Roche and Inovio Pharmaceuticals have entered into an exclusive worldwide license agreement to research, develop and commercialize Inovio’s multi-antigen DNA immunotherapies targeting prostate cancer and hepatitis B. The compounds, currently in preclinical development, have generated promising T-cell responses in animal models.
 
Roche acquired an exclusive license for Inovio’s DNA-based vaccines INO-5150 (targeting prostate cancer) and INO-1800 (targeting hepatitis B), as well as the use of Inovio’s CELLECTRA electroporation technology for delivery of the vaccines. Roche also has the option to license additional vaccine opportunities under a collaborative oncology research program. The two companies will collaborate on further development of INO-5150 and INO-1800.
 
Roche will make an upfront payment of $10 million and will provide preclinical R&D support and payments for near-term regulatory milestones, as well as certain development and commercial milestones, potentially totaling $412.5 million. Inovio is also eligible to receive royalties on product sales.
 
Hy Levitsky, head of Cancer Immunology Experimental Medicine at Roche, said, “At Roche we are always interested in finding first-in-class and best-in-class therapies that may become the next generation treatments for patients with different types of cancer. INO-5150 will allow promising combination opportunities with the Roche portfolio, particularly with our emerging cancer immunotherapy molecules.”
 
“This partnership represents an important milestone in Inovio’s growth and maturing product portfolio.
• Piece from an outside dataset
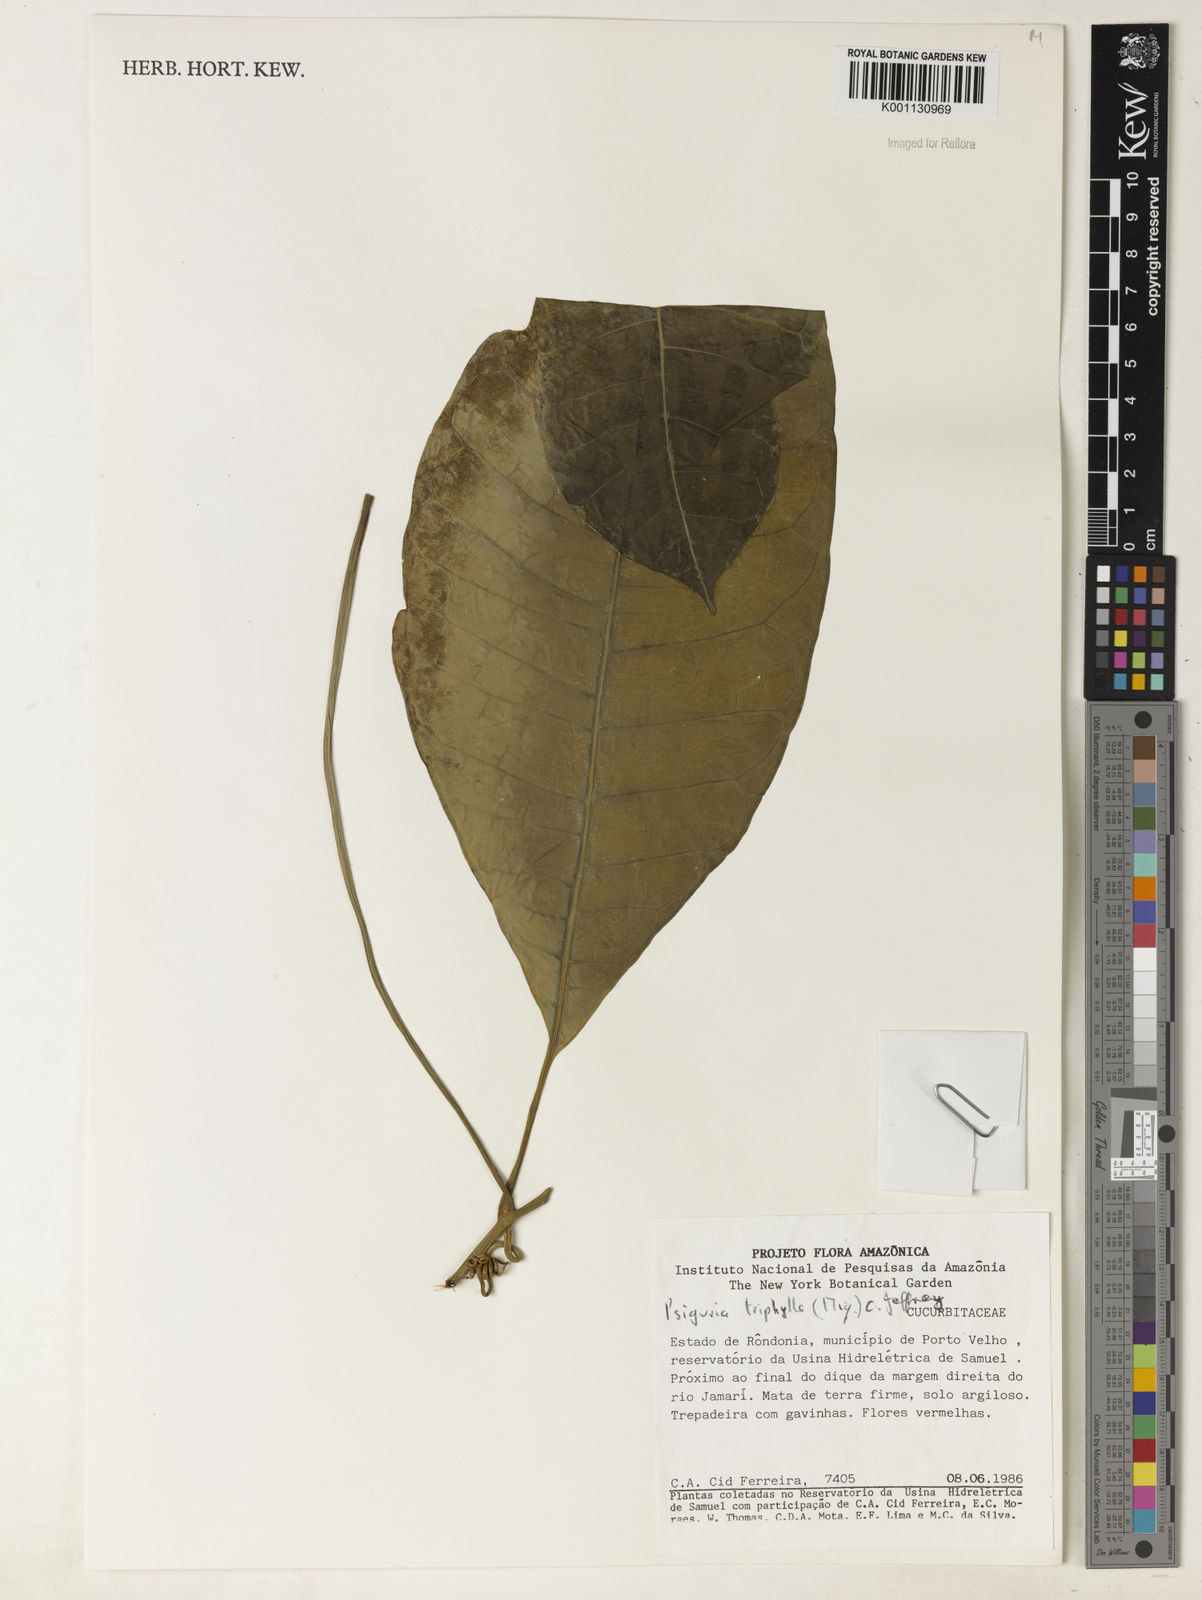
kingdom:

Roche brings to our immunotherapy candidates its leadership position and track record for developing and marketing innovative first-in-class therapies,” said Dr. J. Joseph Kim, Inovio’s president and chief executive officer. “Collaborating with the world’s preeminent oncology development partner allows us to rapidly advance two of our promising near-clinical stage immunotherapy products from our product pipeline.”